**TEXT FOR ANALYSIS**
........

While the first five members of The Undesirables came together pretty smoothly I’ve hit something of a roadblock with the final member, a middle Eastern blood mage. Neither the aspects nor the stunts seem to be coming together so instead of struggling along with it I spent some time putting the character sheets and backgrounds for the other PCs together.
Ultimately these will be updated for inclusion in the final adventure but that’s a long way off. Short term my plan is to put together a starter and bundle them together so they are available for all. Until then you can download just the characters here: The_Undesirables
I’ve got a few Demon Hunters projects in the early stages of production right now. One is planning a game for my own stag weekend, which will kick off by getting my old group back together for a one-shot of Demon Hunters. The adventure I’m planning is actually part of a bigger mission, Rocket Demons of Antiquity. Ultimately the finished product will take place over two time frames, modern and the Victorian eras. For the latter, I intend to include a set of pre-generated characters, led by none other than Mina Harker from Bram Stokers Dracula. Her draft text is presented below:
Mina Harker, leader of the Undesirables
After their encounter with Dracula, the Harkers were brought into the Brotherhood by Abraham Van Helsing. They had already seen too much for any other option. While Johnathon rapidly progressed within the organisation Mina was side-lined thanks to the inherent sexism of the era and unspoken fears that she had been forever tainted by Dracula. Relegated to the archives she took it upon herself to form a team comprised of those who the Brotherhood considered incompatible with modern Victorian morals. Supernaturals, infernals, undesirables.
So long as they retain a spark of good within their souls Mina will work with them. Using insights gleaned from mission reports, historical records and the Brotherhood’s ability to tap into telegraph/telephone networks worldwide Mina directs this group of outcasts, operating outside and around Brotherhood channels and limitations. Her intellect and position within the Brotherhood ensures that her team are able to get to and deal with incidents that fall outside the remit of all but the highest Chapters.
Mystic arts d4
Covert ops d10
Social engineering d6
Combat & tactics d4
Concept: Ostracised mastermind archivist
Trouble: Forced to prove myself over and over
Discipline 1: Operating under the Brotherhood’s radar
Discipline 2: No detail too small
Discipline 3: Just a woman!?! I’ll show you, you $@&hole!

........

[Stored data entries]
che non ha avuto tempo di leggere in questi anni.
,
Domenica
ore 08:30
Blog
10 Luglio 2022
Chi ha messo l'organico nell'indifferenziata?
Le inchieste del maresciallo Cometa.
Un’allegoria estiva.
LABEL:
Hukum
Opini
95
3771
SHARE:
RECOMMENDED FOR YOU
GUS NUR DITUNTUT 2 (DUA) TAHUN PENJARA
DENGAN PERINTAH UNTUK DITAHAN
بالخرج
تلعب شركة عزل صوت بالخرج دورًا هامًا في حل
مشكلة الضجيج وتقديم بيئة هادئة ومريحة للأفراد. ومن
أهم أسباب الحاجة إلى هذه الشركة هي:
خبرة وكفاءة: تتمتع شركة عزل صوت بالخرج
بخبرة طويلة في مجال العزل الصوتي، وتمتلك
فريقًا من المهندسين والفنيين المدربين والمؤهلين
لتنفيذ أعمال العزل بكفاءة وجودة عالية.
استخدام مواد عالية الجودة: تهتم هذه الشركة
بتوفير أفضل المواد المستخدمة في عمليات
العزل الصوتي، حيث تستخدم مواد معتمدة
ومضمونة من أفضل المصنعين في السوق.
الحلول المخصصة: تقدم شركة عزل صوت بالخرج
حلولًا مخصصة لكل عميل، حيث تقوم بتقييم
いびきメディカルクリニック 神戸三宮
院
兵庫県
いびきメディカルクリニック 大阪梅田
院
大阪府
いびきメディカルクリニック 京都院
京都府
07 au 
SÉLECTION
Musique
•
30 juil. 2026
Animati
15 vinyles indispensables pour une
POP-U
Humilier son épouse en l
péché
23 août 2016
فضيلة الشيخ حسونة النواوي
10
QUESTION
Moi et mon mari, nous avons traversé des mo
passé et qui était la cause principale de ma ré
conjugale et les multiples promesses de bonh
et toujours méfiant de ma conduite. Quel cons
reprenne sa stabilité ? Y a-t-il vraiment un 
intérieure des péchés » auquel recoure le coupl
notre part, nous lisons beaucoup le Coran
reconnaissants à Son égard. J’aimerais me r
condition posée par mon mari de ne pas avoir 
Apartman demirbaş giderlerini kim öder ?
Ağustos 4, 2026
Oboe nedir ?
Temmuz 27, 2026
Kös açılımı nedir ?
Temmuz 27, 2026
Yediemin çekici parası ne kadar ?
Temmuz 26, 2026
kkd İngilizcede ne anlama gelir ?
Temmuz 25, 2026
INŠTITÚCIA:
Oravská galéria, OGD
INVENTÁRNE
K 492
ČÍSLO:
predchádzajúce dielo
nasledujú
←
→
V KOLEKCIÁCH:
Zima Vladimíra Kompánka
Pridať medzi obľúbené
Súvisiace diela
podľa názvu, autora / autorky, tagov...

........

**YOUR INSTRUCTIONS**
In the text about The Undesirables, print everything from "Mystic arts d4" down to "you, you $@&hole!".

**RESPONSE BELOW**
Mystic arts d4
Covert ops d10
Social engineering d6
Combat & tactics d4
Concept: Ostracised mastermind archivist
Trouble: Forced to prove myself over and over
Discipline 1: Operating under the Brotherhood’s radar
Discipline 2: No detail too small
Discipline 3: Just a woman!?! I’ll show you, you $@&hole!